[Dataset items]
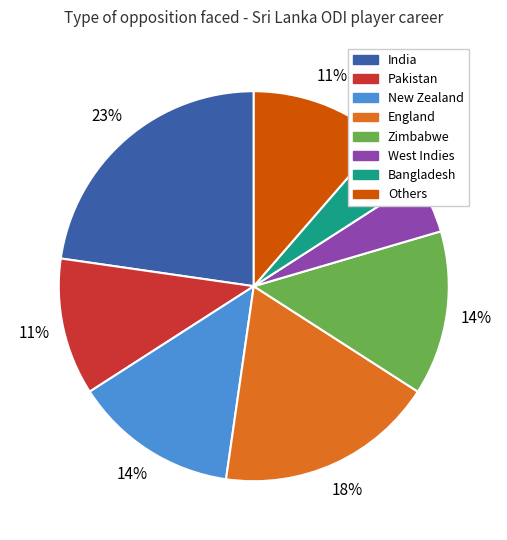

To the nearest percent, what is the average slice percentage?

12%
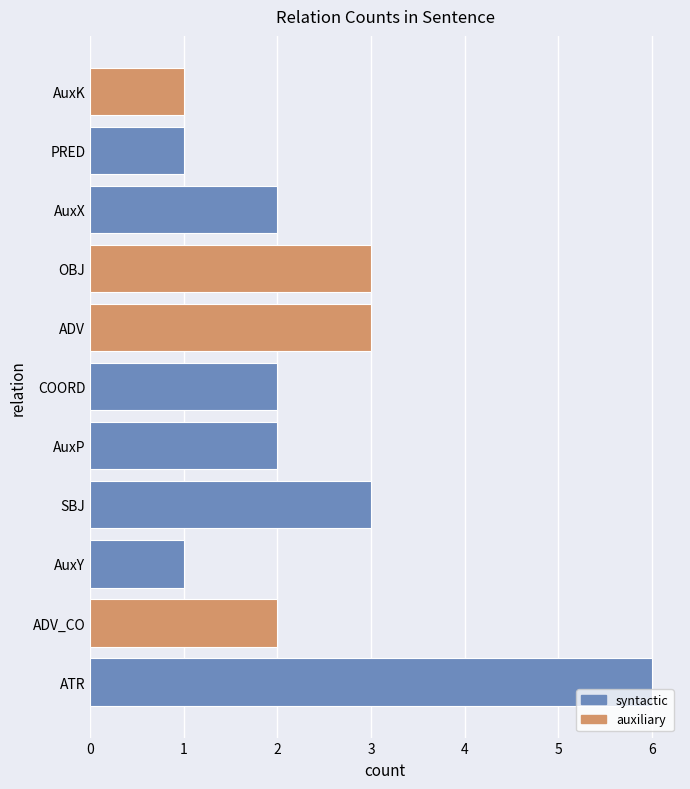

Are the bars horizontal?

Yes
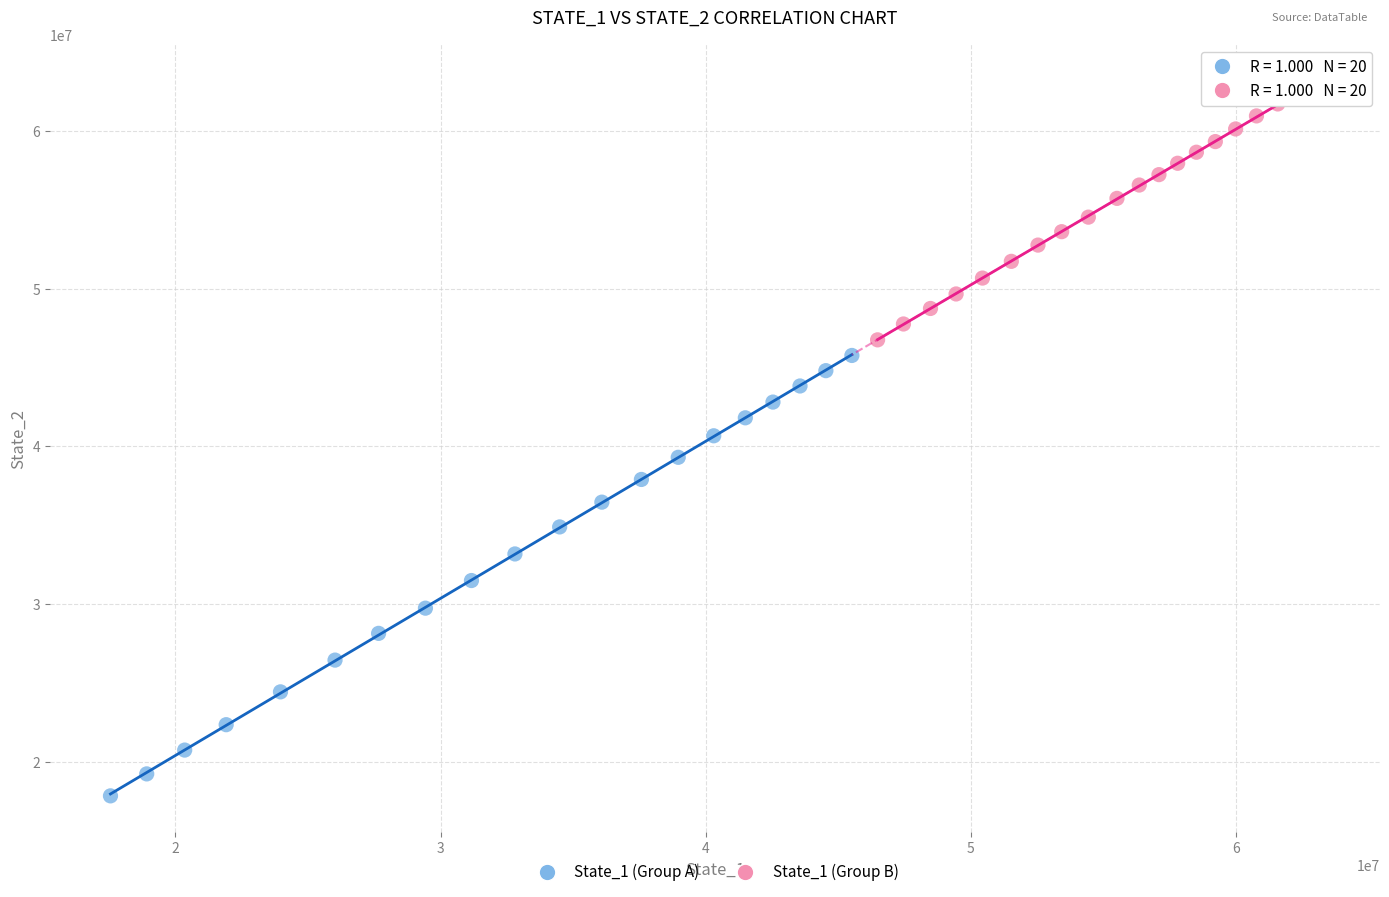

Which series has the widest spread of Y values?

State_1 (Group A)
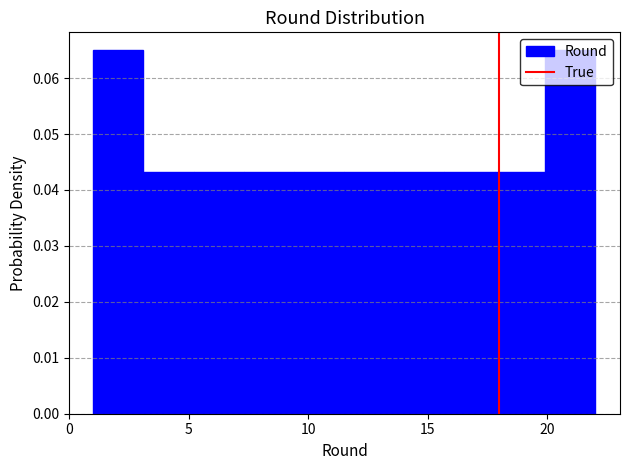

Reading left to right, transcribe this chart: for each bar, give the range it covers on the x-axis and its height. Neither the bar edges nor the heights are printed on the chart, so give them approximately, as read against the axes.

1.0 to 3.1: 0.065
3.1 to 5.2: 0.043
5.2 to 7.3: 0.043
7.3 to 9.4: 0.043
9.4 to 11.5: 0.043
11.5 to 13.6: 0.043
13.6 to 15.7: 0.043
15.7 to 17.8: 0.043
17.8 to 19.9: 0.043
19.9 to 22.0: 0.065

### What is being asked
Extract every line of the records that contains the word "height", treating case as significant.

### Exercise output
Reading left to right, transcribe this chart: for each bar, give the range it covers on the x-axis and its height. Neither the bar edges nor the heights are printed on the chart, so give them approximately, as read against the axes.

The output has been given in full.